_TASK DESCRIPTION_
Please transcribe every line of the material below, word for word.

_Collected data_
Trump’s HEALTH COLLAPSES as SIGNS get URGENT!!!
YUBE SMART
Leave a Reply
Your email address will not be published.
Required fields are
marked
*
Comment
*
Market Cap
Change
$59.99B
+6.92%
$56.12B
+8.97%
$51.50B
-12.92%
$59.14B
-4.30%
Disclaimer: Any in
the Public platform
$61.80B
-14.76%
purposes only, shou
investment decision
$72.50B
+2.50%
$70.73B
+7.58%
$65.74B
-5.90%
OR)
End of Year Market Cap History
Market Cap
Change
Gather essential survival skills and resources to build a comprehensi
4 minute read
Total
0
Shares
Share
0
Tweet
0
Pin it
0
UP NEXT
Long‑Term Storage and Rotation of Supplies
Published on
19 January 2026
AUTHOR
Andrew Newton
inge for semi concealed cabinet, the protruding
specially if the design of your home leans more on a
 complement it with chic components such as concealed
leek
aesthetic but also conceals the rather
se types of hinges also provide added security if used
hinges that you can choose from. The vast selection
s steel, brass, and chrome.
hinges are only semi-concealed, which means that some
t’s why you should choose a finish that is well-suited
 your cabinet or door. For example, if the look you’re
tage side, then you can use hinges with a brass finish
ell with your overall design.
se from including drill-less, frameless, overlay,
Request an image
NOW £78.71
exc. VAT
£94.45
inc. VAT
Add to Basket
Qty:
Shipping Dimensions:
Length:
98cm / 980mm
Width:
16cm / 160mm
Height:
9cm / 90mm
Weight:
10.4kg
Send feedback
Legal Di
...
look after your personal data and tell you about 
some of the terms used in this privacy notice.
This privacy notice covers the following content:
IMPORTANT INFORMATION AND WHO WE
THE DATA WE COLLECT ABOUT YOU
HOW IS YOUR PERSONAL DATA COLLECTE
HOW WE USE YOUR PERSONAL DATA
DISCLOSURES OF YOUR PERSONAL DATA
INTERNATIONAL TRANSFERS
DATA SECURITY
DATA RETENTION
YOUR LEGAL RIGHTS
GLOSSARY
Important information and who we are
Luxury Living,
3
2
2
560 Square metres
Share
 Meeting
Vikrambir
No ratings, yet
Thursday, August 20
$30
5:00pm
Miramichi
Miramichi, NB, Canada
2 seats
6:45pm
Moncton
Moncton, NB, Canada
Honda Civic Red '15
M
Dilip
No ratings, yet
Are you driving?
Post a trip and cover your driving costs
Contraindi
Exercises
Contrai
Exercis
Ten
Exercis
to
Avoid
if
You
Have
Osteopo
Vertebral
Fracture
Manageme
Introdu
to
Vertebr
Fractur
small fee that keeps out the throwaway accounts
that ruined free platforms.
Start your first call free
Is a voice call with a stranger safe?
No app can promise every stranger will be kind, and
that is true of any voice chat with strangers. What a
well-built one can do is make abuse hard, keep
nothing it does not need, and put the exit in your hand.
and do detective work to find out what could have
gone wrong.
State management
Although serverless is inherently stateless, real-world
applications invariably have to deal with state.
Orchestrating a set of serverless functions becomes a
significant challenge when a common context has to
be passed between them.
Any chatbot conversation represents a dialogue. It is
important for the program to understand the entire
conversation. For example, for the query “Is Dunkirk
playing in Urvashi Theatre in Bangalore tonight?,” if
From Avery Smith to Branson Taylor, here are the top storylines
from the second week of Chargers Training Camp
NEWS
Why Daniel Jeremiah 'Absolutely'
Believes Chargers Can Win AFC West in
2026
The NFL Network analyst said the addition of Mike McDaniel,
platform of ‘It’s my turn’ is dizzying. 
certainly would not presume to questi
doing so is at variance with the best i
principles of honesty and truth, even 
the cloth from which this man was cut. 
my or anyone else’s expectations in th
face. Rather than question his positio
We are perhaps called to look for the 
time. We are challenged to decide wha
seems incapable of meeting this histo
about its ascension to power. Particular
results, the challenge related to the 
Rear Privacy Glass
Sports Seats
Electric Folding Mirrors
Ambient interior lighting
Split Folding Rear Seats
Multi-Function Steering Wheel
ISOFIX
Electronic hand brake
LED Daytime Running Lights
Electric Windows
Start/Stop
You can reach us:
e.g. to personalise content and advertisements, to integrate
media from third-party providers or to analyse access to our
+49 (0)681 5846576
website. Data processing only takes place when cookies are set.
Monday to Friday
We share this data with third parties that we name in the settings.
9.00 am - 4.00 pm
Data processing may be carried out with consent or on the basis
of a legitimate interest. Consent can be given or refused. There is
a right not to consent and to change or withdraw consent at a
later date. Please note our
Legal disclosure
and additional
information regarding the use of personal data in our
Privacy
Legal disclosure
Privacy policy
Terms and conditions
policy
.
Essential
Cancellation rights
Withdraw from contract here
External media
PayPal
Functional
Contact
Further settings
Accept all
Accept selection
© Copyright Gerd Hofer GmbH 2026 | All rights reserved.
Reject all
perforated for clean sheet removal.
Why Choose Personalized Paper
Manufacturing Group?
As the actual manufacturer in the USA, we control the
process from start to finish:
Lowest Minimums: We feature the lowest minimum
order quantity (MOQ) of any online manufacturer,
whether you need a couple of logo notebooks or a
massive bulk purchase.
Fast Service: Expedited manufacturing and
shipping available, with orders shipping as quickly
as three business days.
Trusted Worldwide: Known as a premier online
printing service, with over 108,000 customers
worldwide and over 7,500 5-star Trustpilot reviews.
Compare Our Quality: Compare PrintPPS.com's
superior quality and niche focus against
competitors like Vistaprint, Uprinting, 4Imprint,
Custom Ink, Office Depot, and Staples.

_YOUR SOLUTION_
Trump’s HEALTH COLLAPSES as SIGNS get URGENT!!!
YUBE SMART
Leave a Reply
Your email address will not be published.
Required fields are
marked
*
Comment
*
Market Cap
Change
$59.99B
+6.92%
$56.12B
+8.97%
$51.50B
-12.92%
$59.14B
-4.30%
Disclaimer: Any in
the Public platform
$61.80B
-14.76%
purposes only, shou
investment decision
$72.50B
+2.50%
$70.73B
+7.58%
$65.74B
-5.90%
OR)
End of Year Market Cap History
Market Cap
Change
Gather essential survival skills and resources to build a comprehensi
4 minute read
Total
0
Shares
Share
0
Tweet
0
Pin it
0
UP NEXT
Long‑Term Storage and Rotation of Supplies
Published on
19 January 2026
AUTHOR
Andrew Newton
inge for semi concealed cabinet, the protruding
specially if the design of your home leans more on a
 complement it with chic components such as concealed
leek
aesthetic but also conceals the rather
se types of hinges also provide added security if used
hinges that you can choose from. The vast selection
s steel, brass, and chrome.
hinges are only semi-concealed, which means that some
t’s why you should choose a finish that is well-suited
 your cabinet or door. For example, if the look you’re
tage side, then you can use hinges with a brass finish
ell with your overall design.
se from including drill-less, frameless, overlay,
Request an image
NOW £78.71
exc. VAT
£94.45
inc. VAT
Add to Basket
Qty:
Shipping Dimensions:
Length:
98cm / 980mm
Width:
16cm / 160mm
Height:
9cm / 90mm
Weight:
10.4kg
Send feedback
Legal Di
...
look after your personal data and tell you about 
some of the terms used in this privacy notice.
This privacy notice covers the following content:
IMPORTANT INFORMATION AND WHO WE
THE DATA WE COLLECT ABOUT YOU
HOW IS YOUR PERSONAL DATA COLLECTE
HOW WE USE YOUR PERSONAL DATA
DISCLOSURES OF YOUR PERSONAL DATA
INTERNATIONAL TRANSFERS
DATA SECURITY
DATA RETENTION
YOUR LEGAL RIGHTS
GLOSSARY
Important information and who we are
Luxury Living,
3
2
2
560 Square metres
Share
 Meeting
Vikrambir
No ratings, yet
Thursday, August 20
$30
5:00pm
Miramichi
Miramichi, NB, Canada
2 seats
6:45pm
Moncton
Moncton, NB, Canada
Honda Civic Red '15
M
Dilip
No ratings, yet
Are you driving?
Post a trip and cover your driving costs
Contraindi
Exercises
Contrai
Exercis
Ten
Exercis
to
Avoid
if
You
Have
Osteopo
Vertebral
Fracture
Manageme
Introdu
to
Vertebr
Fractur
small fee that keeps out the throwaway accounts
that ruined free platforms.
Start your first call free
Is a voice call with a stranger safe?
No app can promise every stranger will be kind, and
that is true of any voice chat with strangers. What a
well-built one can do is make abuse hard, keep
nothing it does not need, and put the exit in your hand.
and do detective work to find out what could have
gone wrong.
State management
Although serverless is inherently stateless, real-world
applications invariably have to deal with state.
Orchestrating a set of serverless functions becomes a
significant challenge when a common context has to
be passed between them.
Any chatbot conversation represents a dialogue. It is
important for the program to understand the entire
conversation. For example, for the query “Is Dunkirk
playing in Urvashi Theatre in Bangalore tonight?,” if
From Avery Smith to Branson Taylor, here are the top storylines
from the second week of Chargers Training Camp
NEWS
Why Daniel Jeremiah 'Absolutely'
Believes Chargers Can Win AFC West in
2026
The NFL Network analyst said the addition of Mike McDaniel,
platform of ‘It’s my turn’ is dizzying. 
certainly would not presume to questi
doing so is at variance with the best i
principles of honesty and truth, even 
the cloth from which this man was cut. 
my or anyone else’s expectations in th
face. Rather than question his positio
We are perhaps called to look for the 
time. We are challenged to decide wha
seems incapable of meeting this histo
about its ascension to power. Particular
results, the challenge related to the 
Rear Privacy Glass
Sports Seats
Electric Folding Mirrors
Ambient interior lighting
Split Folding Rear Seats
Multi-Function Steering Wheel
ISOFIX
Electronic hand brake
LED Daytime Running Lights
Electric Windows
Start/Stop
You can reach us:
e.g. to personalise content and advertisements, to integrate
media from third-party providers or to analyse access to our
+49 (0)681 5846576
website. Data processing only takes place when cookies are set.
Monday to Friday
We share this data with third parties that we name in the settings.
9.00 am - 4.00 pm
Data processing may be carried out with consent or on the basis
of a legitimate interest. Consent can be given or refused. There is
a right not to consent and to change or withdraw consent at a
later date. Please note our
Legal disclosure
and additional
information regarding the use of personal data in our
Privacy
Legal disclosure
Privacy policy
Terms and conditions
policy
.
Essential
Cancellation rights
Withdraw from contract here
External media
PayPal
Functional
Contact
Further settings
Accept all
Accept selection
© Copyright Gerd Hofer GmbH 2026 | All rights reserved.
Reject all
perforated for clean sheet removal.
Why Choose Personalized Paper
Manufacturing Group?
As the actual manufacturer in the USA, we control the
process from start to finish:
Lowest Minimums: We feature the lowest minimum
order quantity (MOQ) of any online manufacturer,
whether you need a couple of logo notebooks or a
massive bulk purchase.
Fast Service: Expedited manufacturing and
shipping available, with orders shipping as quickly
as three business days.
Trusted Worldwide: Known as a premier online
printing service, with over 108,000 customers
worldwide and over 7,500 5-star Trustpilot reviews.
Compare Our Quality: Compare PrintPPS.com's
superior quality and niche focus against
competitors like Vistaprint, Uprinting, 4Imprint,
Custom Ink, Office Depot, and Staples.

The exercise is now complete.